# Passage for review
Wisdom Watch: Martin Kilson On Black Leadership
I'm Michel Martin and this is TELL ME MORE from NPR News.
Coming up, being good to your wait staff at a restaurant means more than just being polite when you place that special order for a party of eight. A commentary from our departing intern, Danielle Gerson. That's coming up in just a few minutes.
But, first, it's time for our wisdom watch. That's the part of the program where we hear from those who've made an impact through their work. Today a conversation about black leadership. Now, recently we told you about a spat involving two prominent African-American activists. The broadcast personality Tavis Smiley and the civil rights leader, the Reverend Al Sharpton.
Now, the spat started because Smiley criticized Sharpton and others who attended a small meeting with President Obama. Smiley argued that current civil rights leaders were not pressing the White House hard enough to advance the interest of black citizens who, he said, are being crushed by the current economic downturn.
Reverend Sharpton vehemently disagreed. And the two men went on to host two different conferences in recent weeks, involving leading black figures, to talk about ways to advance the interests of black Americans. Now, this caught a lot of attention because it played out over the airwaves. But it turns out this is not new.
For decades, African-Americans have been debating the best strategies for the community to advance and who best to lead this community. Recently, Martin Kilson, the Frank G. Thomson professor emeritus at Harvard University has been giving the matter of black leadership considerable thought. He prepared a series of lectures for the W.E.B. Du Bois Institute at Harvard. The series and the institute are named, of course, for the noted socialist and civil rights advocate.

# What to work on
(a) Condense the paragraph of the transcript on black leadership that begins "Now, the spat started because" into a short bulleted list that keeps its main facts.
(b) According to the transcript on black leadership, why did Tavis Smiley criticize Al Sharpton and the others at the meeting with President Obama? Answer in one to three sentences.
(c) Extend the transcript on black leadership, picking up right after its final sentence about the series and institute being named for the socialist and civil rights advocate.

# Data listing
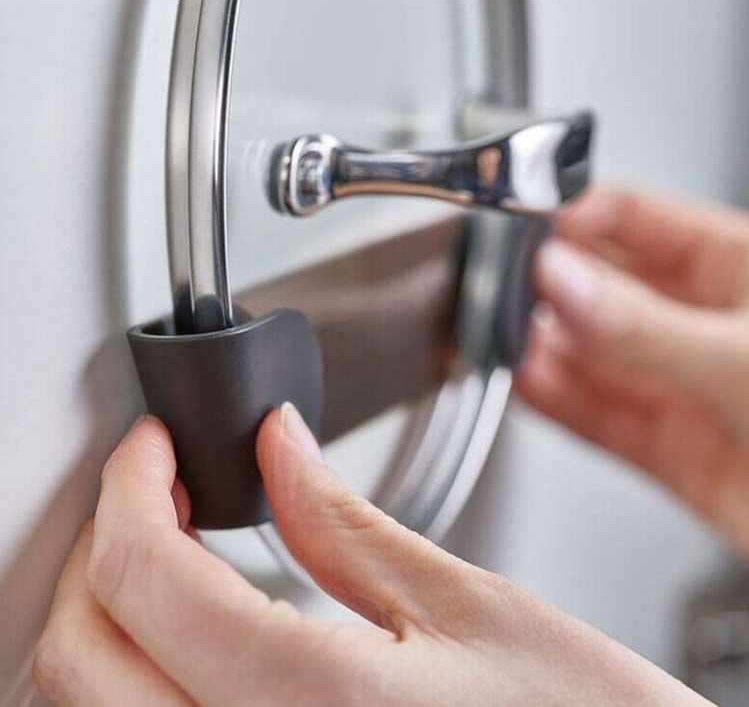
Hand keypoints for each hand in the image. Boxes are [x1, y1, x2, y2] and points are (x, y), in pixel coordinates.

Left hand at [35, 411, 707, 705]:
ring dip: (103, 615)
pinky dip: (132, 677)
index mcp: (314, 703)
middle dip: (100, 549)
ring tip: (161, 547)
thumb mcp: (471, 608)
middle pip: (78, 658)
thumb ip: (346, 523)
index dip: (129, 487)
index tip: (151, 447)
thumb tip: (278, 444)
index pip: (144, 576)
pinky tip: (187, 633)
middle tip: (149, 488)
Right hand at [517, 187, 748, 555]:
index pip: (634, 218)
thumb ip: (645, 327)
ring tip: (502, 342)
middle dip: (548, 288)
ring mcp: (684, 386)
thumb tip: (562, 285)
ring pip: (593, 357)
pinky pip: (599, 420)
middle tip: (502, 291)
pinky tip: (524, 387)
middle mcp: (704, 324)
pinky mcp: (672, 450)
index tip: (526, 227)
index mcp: (738, 268)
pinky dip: (556, 406)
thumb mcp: (745, 360)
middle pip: (602, 288)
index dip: (574, 216)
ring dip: (543, 350)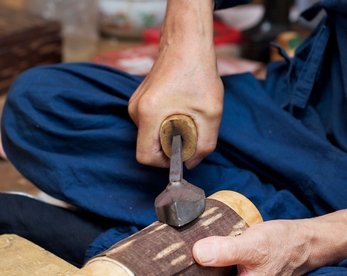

# Answers for the exercise
(a)
- The spat began when Smiley criticized Sharpton and others who attended a small meeting with President Obama.
- Smiley argued that current civil rights leaders were not pressing the White House hard enough to advance the interests of black citizens.
- He said those citizens are being crushed by the current economic downturn.

(b) Smiley believed that current civil rights leaders were not pressing the White House hard enough to advance the interests of black citizens. In his view, those citizens were being crushed by the economic downturn.

(c)
Professor Kilson was the first African-American faculty member to teach at Harvard when he became a lecturer there in 1962. And he was the first African-American to gain a full professorship at Harvard College. So we thought his insight would be particularly interesting at this time. And he's with us now. Welcome. Thank you so much for joining us.
Professor MARTIN KILSON (Harvard University): Thank you very much for having me, Michel.
MARTIN: Now you recently delivered a series of three lectures on the black intelligentsia and the patterns of the black intelligentsia. And when you use that term, what do you mean by it?
Prof. KILSON: Oh, I just mean something quite straightforward, namely the black professional sector, those blacks how have had that marvelous opportunity in 20th century American society to enter colleges or to enter some other post secondary institution and to advance their skills, their knowledge basis and their function. Therefore, in overall American society, especially as it relates to African-Americans.
MARTIN: And you make the point that among the African-American community, for example, that one doesn't have to have what you called formal knowledge producing credentials to be a member of the intelligentsia.
Prof. KILSON: That's right. There's always been a kind of ad hoc dynamic. It's been open-ended, as it were. There's no rigid gatekeeper. Is that the way to think about it? There's no rigid gatekeepers. It's been - sort of open-ended. So, you know, you might be a black chauffeur, a waitress, a black maid, you know, a black artisan, black carpenter and you wake up one morning and something tells you in your inner self that there's a function to be performed regarding some issue, some problem, some need that the overall black American community has yet to fulfill, yet to solve. And you become a black intelligentsia person in the sense that you'd perform that function, okay?
MARTIN: But you also made the point that in the early years of the 20th century, for example, that leadership was very stratified by color, caste, hierarchy, which you would agree that many people find hard to think about or imagine today.
Prof. KILSON: Sure, right. Well, these two things of course are not contradictory. The use of color hue has been one of the ways of protecting those who want to be protected or overprotected. And, yes, we've had our versions of it and they're deep. They go back into slave society where white slave ownership males produced literally hundreds of thousands of the offspring who were light skinned, brown skinned, like my ancestors. I'm from negroes of that color hue. Once they get into modern American society, they attempt to use color hue patterns in a regressive way.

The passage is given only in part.